There was the group of young men playing basketball, apparently oblivious to social distancing concerns. No masks there. There was the tall, skinny black dude delivering food. He was all business in his black t-shirt with red lettering, efficiently checking the order and his phone. He had a mask. There was the construction worker, tiredly holding his boots and opening a wooden fence gate for a woman in cheek-revealing black short shorts. No masks. There was the young skinny woman in fish-net stockings and purple strands in her black hair who could barely stay standing. A taller male companion, in blue jeans and a white tee-shirt, struggled to keep her on her feet. No masks. I, personally, have been using a blue bandana while running. I pull it up when I come upon people.
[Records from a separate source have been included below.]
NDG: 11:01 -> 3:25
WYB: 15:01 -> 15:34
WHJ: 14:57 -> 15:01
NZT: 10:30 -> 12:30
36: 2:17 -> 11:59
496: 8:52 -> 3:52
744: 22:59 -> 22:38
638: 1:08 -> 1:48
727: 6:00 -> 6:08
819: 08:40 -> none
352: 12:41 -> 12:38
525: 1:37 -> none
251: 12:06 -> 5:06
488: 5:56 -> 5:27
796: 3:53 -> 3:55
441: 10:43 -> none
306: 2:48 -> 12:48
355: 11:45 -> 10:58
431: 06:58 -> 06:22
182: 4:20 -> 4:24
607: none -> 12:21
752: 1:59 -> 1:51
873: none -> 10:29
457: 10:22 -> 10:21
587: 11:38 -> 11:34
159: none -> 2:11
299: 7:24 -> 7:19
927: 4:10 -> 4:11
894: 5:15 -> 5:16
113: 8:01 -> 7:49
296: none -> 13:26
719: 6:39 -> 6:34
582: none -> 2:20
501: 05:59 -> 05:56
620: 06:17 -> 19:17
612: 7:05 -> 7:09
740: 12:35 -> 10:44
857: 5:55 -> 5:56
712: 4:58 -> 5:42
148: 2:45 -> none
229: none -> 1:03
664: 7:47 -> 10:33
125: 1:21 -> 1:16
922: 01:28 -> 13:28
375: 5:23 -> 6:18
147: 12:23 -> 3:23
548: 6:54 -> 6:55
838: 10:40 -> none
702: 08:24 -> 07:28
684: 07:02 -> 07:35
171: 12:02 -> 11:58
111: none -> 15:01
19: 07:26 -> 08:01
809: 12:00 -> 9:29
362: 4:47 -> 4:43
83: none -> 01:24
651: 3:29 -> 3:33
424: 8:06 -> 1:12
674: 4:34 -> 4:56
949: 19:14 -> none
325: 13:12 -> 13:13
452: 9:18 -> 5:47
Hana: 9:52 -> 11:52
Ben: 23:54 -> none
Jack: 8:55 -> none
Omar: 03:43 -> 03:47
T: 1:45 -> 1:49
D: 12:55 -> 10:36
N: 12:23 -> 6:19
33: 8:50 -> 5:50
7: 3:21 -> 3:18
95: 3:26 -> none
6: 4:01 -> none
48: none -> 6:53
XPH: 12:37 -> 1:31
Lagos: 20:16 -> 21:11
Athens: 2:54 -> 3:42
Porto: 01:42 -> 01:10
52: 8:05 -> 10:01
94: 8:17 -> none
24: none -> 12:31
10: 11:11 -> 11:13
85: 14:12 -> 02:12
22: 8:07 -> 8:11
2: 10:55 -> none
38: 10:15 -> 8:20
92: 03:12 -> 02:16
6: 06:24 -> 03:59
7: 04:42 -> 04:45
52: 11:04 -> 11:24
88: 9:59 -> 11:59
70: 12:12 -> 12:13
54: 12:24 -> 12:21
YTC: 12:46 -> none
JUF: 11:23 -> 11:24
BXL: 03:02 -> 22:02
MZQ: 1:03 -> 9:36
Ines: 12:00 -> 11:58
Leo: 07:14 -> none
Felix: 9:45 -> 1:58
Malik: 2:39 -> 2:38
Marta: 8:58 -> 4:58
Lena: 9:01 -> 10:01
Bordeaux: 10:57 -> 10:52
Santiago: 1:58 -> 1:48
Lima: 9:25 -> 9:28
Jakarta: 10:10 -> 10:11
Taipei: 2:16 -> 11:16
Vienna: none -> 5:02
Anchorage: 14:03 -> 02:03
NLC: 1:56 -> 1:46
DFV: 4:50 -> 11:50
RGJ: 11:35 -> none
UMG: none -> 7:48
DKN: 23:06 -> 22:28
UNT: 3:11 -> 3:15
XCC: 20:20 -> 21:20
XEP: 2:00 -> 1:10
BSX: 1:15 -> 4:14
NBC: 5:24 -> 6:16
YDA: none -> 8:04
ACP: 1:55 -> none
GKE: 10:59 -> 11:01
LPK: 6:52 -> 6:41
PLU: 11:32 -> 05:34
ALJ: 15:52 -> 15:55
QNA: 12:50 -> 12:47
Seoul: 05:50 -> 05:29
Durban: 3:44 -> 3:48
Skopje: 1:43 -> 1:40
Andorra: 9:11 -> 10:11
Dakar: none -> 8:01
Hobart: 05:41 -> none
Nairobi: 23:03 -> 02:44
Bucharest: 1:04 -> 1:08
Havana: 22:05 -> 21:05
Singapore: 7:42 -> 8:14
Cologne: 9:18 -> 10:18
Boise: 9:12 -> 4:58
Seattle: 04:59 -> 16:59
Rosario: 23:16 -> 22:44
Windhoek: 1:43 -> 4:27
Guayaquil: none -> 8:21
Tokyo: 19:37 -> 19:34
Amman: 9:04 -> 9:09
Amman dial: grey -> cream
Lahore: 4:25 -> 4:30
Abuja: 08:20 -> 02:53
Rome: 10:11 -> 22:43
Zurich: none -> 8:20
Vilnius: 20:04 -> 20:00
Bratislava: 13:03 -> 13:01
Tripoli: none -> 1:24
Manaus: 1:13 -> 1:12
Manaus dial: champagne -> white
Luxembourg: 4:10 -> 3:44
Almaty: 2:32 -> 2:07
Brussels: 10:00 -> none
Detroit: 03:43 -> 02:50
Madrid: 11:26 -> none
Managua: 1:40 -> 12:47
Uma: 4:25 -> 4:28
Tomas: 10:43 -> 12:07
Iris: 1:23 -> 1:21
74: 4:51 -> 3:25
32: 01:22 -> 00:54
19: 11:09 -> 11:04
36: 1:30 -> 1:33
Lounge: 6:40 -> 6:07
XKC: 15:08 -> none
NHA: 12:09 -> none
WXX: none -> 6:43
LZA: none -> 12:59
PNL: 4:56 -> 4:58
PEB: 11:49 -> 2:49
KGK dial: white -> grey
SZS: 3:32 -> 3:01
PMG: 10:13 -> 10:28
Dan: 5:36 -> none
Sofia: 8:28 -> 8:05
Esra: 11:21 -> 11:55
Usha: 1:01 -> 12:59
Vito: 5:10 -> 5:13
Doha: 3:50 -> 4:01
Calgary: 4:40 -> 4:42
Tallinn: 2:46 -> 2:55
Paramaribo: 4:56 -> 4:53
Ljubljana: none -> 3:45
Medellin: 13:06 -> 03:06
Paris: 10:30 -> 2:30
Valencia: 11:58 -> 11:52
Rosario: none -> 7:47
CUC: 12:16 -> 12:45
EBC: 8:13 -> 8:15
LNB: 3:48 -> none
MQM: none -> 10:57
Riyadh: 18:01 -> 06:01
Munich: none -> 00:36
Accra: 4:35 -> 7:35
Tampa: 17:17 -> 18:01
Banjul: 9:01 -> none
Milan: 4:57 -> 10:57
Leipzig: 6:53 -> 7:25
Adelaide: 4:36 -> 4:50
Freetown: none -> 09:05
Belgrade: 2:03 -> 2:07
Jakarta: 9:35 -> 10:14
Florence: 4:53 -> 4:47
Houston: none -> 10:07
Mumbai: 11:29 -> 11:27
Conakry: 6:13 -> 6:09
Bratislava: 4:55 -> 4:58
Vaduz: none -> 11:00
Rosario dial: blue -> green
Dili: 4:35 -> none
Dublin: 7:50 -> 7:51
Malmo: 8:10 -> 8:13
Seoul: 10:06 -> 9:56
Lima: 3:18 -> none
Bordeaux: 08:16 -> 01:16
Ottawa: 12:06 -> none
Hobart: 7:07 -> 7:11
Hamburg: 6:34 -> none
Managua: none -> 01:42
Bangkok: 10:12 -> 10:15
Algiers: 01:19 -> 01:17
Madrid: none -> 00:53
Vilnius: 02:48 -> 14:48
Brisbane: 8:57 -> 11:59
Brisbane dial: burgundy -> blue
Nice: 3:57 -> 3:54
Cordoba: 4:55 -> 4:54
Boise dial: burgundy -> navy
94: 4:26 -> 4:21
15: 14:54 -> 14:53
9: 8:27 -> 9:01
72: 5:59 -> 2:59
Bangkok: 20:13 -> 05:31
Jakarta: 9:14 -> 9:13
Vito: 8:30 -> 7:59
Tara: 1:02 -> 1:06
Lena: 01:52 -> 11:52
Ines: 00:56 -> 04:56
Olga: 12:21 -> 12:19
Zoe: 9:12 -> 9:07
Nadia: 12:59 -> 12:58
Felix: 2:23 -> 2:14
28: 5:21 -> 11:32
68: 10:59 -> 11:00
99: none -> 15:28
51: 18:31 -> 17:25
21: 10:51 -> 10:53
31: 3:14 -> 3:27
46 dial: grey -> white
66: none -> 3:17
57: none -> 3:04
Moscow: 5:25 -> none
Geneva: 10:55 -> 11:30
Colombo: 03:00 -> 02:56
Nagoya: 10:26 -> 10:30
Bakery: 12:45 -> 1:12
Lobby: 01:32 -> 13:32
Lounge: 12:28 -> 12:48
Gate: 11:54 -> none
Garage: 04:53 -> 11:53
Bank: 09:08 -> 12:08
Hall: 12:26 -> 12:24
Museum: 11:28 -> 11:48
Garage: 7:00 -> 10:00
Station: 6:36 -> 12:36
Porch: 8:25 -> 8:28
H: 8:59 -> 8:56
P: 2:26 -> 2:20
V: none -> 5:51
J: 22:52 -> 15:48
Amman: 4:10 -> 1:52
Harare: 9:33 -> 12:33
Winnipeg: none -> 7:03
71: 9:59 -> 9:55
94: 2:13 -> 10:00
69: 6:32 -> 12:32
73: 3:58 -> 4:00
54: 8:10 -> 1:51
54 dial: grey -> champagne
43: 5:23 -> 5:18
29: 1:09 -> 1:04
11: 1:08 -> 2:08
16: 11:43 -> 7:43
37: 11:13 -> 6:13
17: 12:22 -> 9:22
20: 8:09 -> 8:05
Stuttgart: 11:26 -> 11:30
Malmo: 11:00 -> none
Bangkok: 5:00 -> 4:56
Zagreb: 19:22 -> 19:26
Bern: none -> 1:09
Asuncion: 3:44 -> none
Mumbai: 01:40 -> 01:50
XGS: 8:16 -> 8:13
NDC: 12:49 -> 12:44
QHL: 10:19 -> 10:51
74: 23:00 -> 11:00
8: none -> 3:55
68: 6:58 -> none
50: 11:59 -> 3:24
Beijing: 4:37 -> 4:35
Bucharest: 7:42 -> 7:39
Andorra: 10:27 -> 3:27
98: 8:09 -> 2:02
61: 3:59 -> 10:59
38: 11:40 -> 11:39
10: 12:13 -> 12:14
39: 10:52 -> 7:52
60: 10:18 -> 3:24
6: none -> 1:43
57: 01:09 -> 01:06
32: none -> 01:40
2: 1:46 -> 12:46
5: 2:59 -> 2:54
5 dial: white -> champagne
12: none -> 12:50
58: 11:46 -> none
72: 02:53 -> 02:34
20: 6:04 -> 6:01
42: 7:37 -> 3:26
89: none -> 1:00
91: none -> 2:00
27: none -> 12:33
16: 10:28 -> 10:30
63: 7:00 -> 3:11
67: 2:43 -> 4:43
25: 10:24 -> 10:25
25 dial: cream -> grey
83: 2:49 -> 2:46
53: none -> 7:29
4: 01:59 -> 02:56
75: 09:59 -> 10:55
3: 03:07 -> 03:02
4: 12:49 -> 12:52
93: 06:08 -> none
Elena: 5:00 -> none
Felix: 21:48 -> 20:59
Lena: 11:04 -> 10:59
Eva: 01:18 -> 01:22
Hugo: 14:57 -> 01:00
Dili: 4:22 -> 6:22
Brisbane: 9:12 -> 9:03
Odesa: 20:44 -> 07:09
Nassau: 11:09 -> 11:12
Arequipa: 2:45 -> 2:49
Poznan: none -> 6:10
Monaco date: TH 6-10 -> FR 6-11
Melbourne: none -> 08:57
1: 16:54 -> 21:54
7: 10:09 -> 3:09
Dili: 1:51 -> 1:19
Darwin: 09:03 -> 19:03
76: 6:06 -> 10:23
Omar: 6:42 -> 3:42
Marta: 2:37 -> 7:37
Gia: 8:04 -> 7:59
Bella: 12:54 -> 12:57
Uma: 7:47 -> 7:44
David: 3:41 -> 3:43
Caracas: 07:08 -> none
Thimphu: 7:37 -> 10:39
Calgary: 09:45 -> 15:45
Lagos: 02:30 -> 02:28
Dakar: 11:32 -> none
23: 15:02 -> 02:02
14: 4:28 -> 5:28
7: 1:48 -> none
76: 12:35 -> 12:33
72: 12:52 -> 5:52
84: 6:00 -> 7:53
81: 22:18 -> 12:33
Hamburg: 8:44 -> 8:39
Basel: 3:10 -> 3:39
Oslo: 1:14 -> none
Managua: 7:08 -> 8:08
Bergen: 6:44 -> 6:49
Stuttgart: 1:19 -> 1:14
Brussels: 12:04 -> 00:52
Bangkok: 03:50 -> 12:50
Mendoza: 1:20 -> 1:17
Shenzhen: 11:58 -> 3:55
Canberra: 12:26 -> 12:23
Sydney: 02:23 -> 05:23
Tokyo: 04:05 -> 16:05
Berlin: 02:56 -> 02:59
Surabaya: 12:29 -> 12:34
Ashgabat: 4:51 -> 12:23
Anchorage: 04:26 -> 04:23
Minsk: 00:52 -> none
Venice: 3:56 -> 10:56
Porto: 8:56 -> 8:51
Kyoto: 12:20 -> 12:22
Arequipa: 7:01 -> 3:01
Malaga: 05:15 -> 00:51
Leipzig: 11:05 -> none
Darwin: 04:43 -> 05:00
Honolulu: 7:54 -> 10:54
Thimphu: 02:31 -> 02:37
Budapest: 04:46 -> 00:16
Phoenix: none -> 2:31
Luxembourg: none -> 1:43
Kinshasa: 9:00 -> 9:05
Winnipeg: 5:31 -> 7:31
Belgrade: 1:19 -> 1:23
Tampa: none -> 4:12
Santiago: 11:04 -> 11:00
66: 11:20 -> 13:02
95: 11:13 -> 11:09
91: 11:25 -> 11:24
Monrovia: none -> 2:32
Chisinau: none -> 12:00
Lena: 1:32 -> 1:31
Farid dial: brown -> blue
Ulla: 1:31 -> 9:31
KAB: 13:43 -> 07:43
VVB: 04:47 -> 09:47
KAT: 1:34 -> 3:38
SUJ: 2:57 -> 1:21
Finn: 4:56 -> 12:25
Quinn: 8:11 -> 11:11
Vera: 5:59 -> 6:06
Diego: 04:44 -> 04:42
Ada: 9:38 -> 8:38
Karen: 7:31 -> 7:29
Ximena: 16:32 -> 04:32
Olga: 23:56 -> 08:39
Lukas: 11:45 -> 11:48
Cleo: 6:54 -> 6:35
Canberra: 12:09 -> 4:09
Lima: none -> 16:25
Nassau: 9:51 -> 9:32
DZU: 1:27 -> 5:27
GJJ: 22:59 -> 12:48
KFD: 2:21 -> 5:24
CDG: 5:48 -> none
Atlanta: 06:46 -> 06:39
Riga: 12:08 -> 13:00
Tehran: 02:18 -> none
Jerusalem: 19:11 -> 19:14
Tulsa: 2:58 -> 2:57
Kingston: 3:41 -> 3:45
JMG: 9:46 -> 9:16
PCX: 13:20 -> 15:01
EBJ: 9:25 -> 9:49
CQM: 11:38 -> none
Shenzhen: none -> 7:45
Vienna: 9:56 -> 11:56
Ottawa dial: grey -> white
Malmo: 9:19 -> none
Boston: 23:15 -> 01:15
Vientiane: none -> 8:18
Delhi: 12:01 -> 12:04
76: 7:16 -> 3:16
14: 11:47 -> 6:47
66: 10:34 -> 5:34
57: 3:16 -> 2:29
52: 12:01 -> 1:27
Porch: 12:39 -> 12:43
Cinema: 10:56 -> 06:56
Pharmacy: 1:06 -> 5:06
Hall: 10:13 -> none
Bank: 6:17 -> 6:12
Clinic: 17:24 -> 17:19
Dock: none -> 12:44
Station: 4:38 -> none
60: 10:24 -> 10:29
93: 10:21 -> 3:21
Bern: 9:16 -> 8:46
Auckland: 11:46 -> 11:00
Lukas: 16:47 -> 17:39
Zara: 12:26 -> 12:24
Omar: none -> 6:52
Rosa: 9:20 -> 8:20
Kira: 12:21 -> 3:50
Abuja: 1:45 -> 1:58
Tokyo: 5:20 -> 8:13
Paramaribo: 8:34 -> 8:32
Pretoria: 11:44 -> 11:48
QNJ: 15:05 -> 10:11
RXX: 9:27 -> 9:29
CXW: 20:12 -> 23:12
But now, some of the sights along the way. That impressive cornerstone is in the building formerly housing St. Matthew’s school. Instead of housing young kids scurrying to class with peanut butter sandwiches and chalk-dust, the building now houses $340,000 condos. (WITH ROOF ACCESS!!!) Renovation along the alleys continues unabated. In color, Harcum Way is almost as bright as Carey Way.
It is nice to see “useful” businesses in a neighborhood. When all that’s left are high-end restaurants and fru-fru boutiques, it loses some of its luster. I am happy to say the South Side Flats still has some working class businesses. I’m not sure how great “Duke’s Tire Services” is, but I’m sure it is convenient.
School buses are tucked behind the barbed-wire fence, which, unfortunately, also closes off Mary Street for a block. No wonder I hadn’t finished that section! I’m familiar with individuals ‘colonizing’ dead-end city streets, but this takes it to a whole new level.
Interspersed among the brick buildings, murals and street art abound. The painted garage door is quirky with its stylized plants and grass. Meanwhile, here’s a big lady watching over the cars in the 18th Street parking lot.
That’s about it. My knee was OK, but touchy. More rest and it should get better.